AU: The complex logistics of selling flowers at the supermarket

Mourners grabbing a bunch of roses at the supermarket en route to great aunt Dora’s funeral would be oblivious to the complex logistics that enable a bunch of fresh blooms to be available beside the wonky trolleys every day.

Flowers pose an added challenge for supermarkets because they are ultra-perishable. They also need to look extra nice on display and often can’t be grown locally. “Flowers are a unique product category that are highly perishable and have a short vase life, resulting in complex and time sensitive supply chain and high barriers to entry,’’ Lynch Group Holdings (ASX: LGL) chief executive officer Hugh Toll explains.

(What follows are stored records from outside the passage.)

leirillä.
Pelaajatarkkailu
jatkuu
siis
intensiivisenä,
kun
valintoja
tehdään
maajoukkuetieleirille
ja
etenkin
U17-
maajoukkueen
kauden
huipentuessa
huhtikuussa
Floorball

The company has emerged from a pandemic that saw consumers rushing the shelves for toilet paper – but not delphiniums. “Flowers were the last thing on anyone’s mind,” Mr. Toll said. “It certainly made us change some things in the business we never thought we would change, and simplify our range and production methods to make things move faster.”

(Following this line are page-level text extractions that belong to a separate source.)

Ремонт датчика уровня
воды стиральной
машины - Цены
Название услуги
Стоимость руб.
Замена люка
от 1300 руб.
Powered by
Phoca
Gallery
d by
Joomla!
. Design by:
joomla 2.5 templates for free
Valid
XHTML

While the banning of decent-sized funerals and social events didn’t help, the convenience trade is oriented more to consumers self-purchasing flowers to liven up the home. The convenience blooms typically sell for around $10 for a straight bunch and high teens for a bouquet. Not surprisingly, a Valentine’s Day arrangement can sell for $60 or more.

Global flower market
Industry stats suggest Australia’s flower market was worth $1.32 billion in 2015 and $1.37 billion in 2019 – a compound annual growth of 0.8%. With their wide variety of shapes and colours, roses account for at least about one-third of sales. The sector is expected to expand to $1.46 billion by 2024, or 1.3% growth.

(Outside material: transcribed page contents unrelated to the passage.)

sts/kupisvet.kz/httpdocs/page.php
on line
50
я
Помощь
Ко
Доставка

In contrast, the Chinese market is worth much more – $19 billion – but largely has been flat. While these growth dynamics are nothing to get excited about, Lynch’s dominant position in the convenience sector might be. According to Mr. Toll, the supermarket/convenience channels accounts for only 19% of flower sales here, compared with 55% in the UK. The company expects the convenience share of the market to grow to 24% by 2024, at the expense of sub-scale operators.